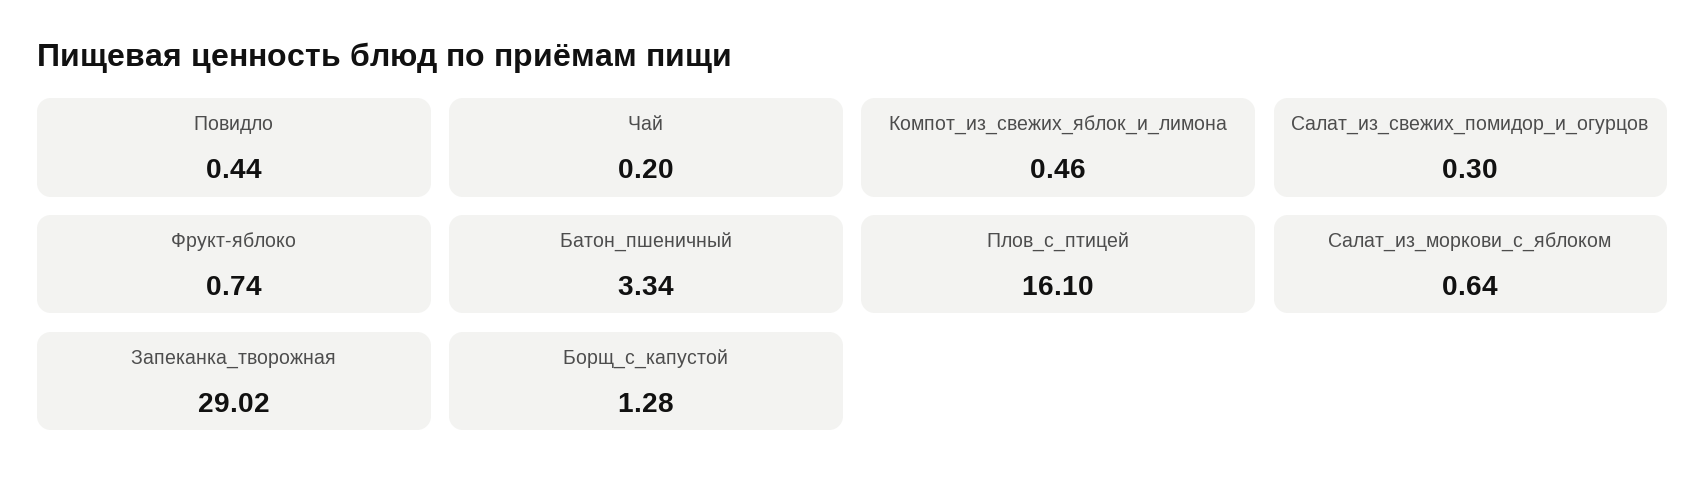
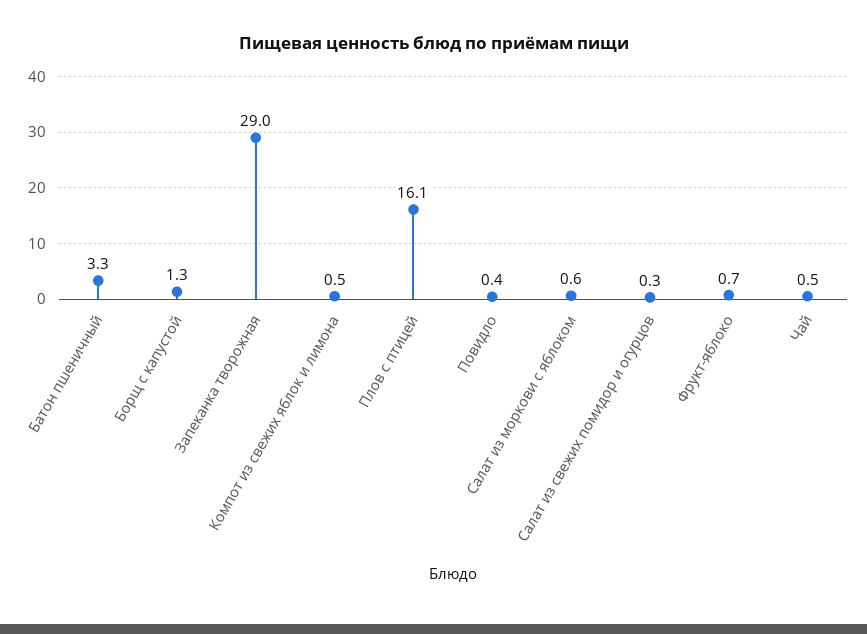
  {
    "Повидло": 0.44,
-   "Чай": 0.2,
+   "Чай": 0.5,
    "Компот_из_свежих_яблок_и_лимона": 0.46,
    "Салат_из_свежих_помидор_и_огурцов": 0.3,
    "Фрукт-яблоко": 0.74,
    "Батон_пшеничный": 3.34,
    "Плов_с_птицей": 16.1,
    "Салат_из_моркови_с_яблоком": 0.64,
    "Запеканка_творожная": 29.02,
    "Борщ_с_капустой": 1.28
  }

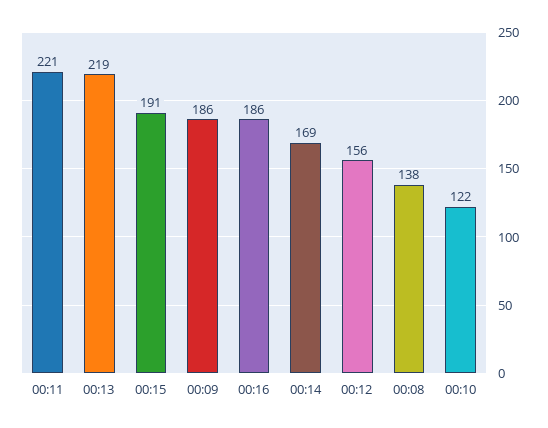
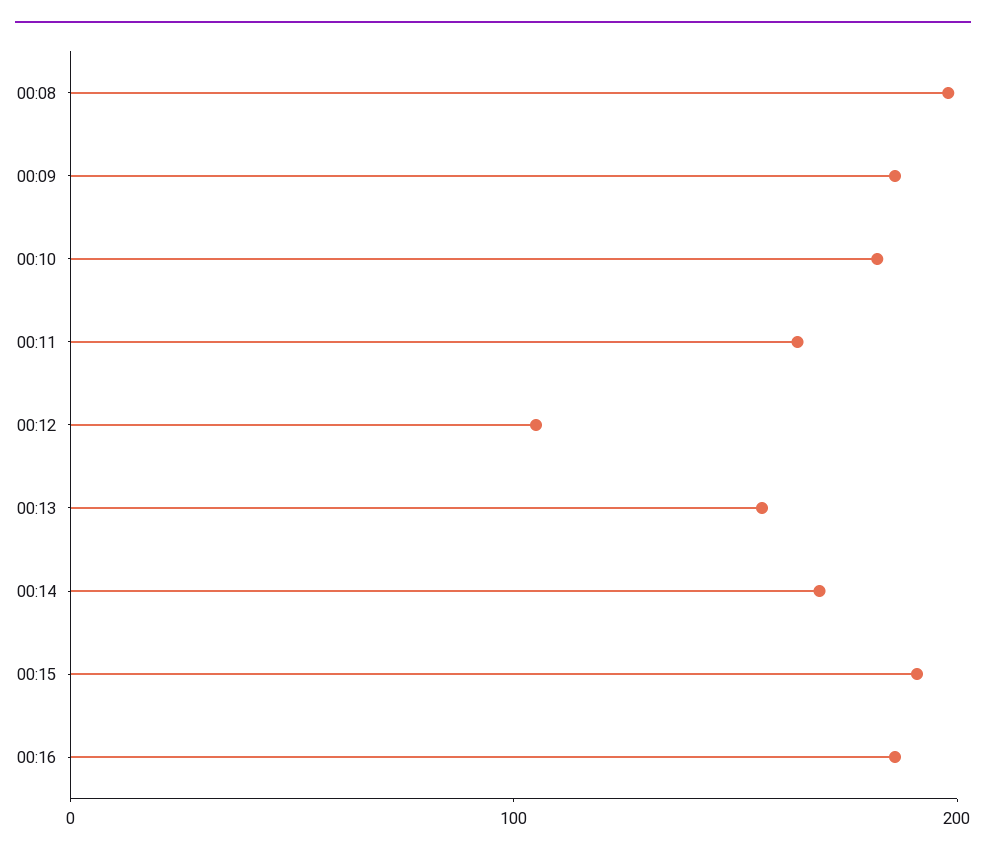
  {
-   "00:11": 221,
+   "00:11": 160,
-   "00:13": 219,
+   "00:13": 160,
    "00:15": 191,
    "00:09": 186,
    "00:16": 186,
    "00:14": 169,
-   "00:12": 156,
+   "00:12": 100,
-   "00:08": 138,
+   "00:08": 200,
-   "00:10": 122
+   "00:10": 180
  }

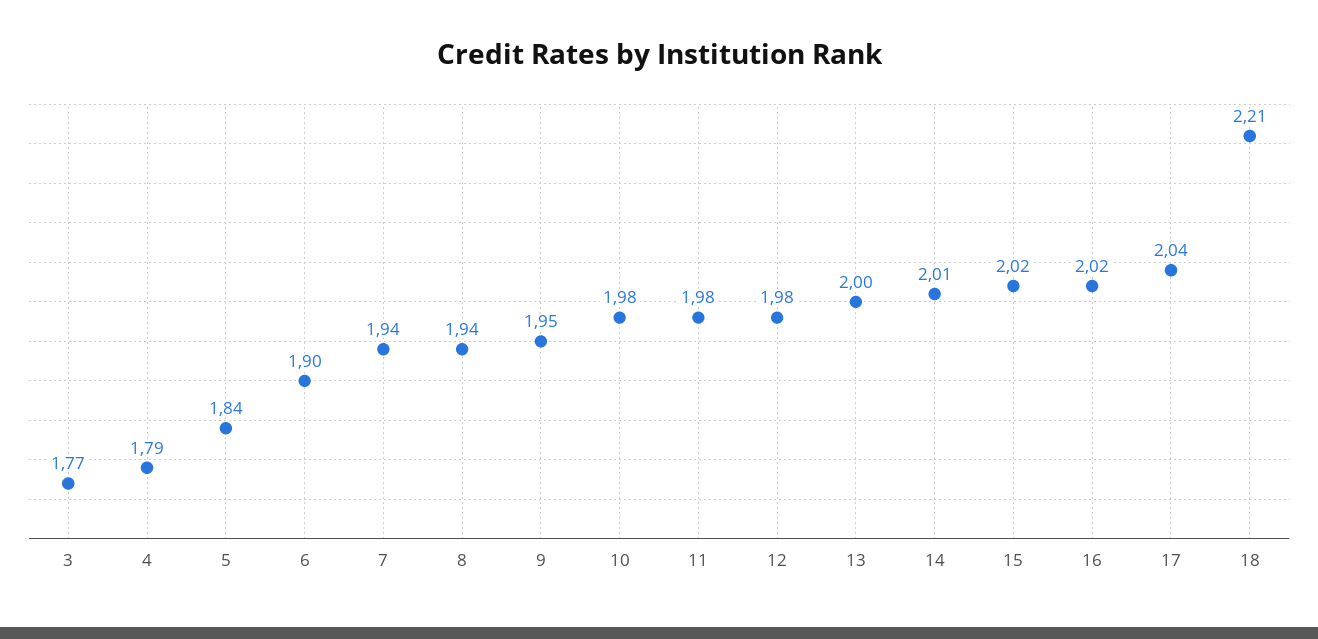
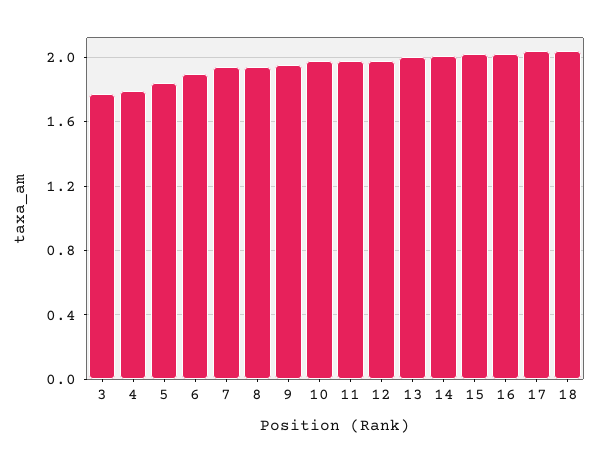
  {
    "3": 1.77,
    "4": 1.79,
    "5": 1.84,
    "6": 1.9,
    "7": 1.94,
    "8": 1.94,
    "9": 1.95,
    "10": 1.98,
    "11": 1.98,
    "12": 1.98,
    "13": 2,
    "14": 2.01,
    "15": 2.02,
    "16": 2.02,
    "17": 2.04,
-   "18": 2.21
+   "18": 2.05
  }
__________________________________________________
Transcribe the records above exactly, leaving out every picture.

  {
    "Повидло": 0.44,
-   "Чай": 0.2,
+   "Чай": 0.5,
    "Компот_из_свежих_яблок_и_лимона": 0.46,
    "Салат_из_свежих_помидор_и_огурцов": 0.3,
    "Фрукт-яблоко": 0.74,
    "Батон_пшеничный": 3.34,
    "Плов_с_птицей": 16.1,
    "Салат_из_моркови_с_яблоком": 0.64,
    "Запеканка_творожная": 29.02,
    "Борщ_с_капустой": 1.28
  }

  {
-   "00:11": 221,
+   "00:11": 160,
-   "00:13": 219,
+   "00:13": 160,
    "00:15": 191,
    "00:09": 186,
    "00:16": 186,
    "00:14": 169,
-   "00:12": 156,
+   "00:12": 100,
-   "00:08": 138,
+   "00:08": 200,
-   "00:10": 122
+   "00:10": 180
  }

  {
    "3": 1.77,
    "4": 1.79,
    "5": 1.84,
    "6": 1.9,
    "7": 1.94,
    "8": 1.94,
    "9": 1.95,
    "10": 1.98,
    "11": 1.98,
    "12": 1.98,
    "13": 2,
    "14": 2.01,
    "15": 2.02,
    "16": 2.02,
    "17": 2.04,
-   "18": 2.21
+   "18": 2.05
  }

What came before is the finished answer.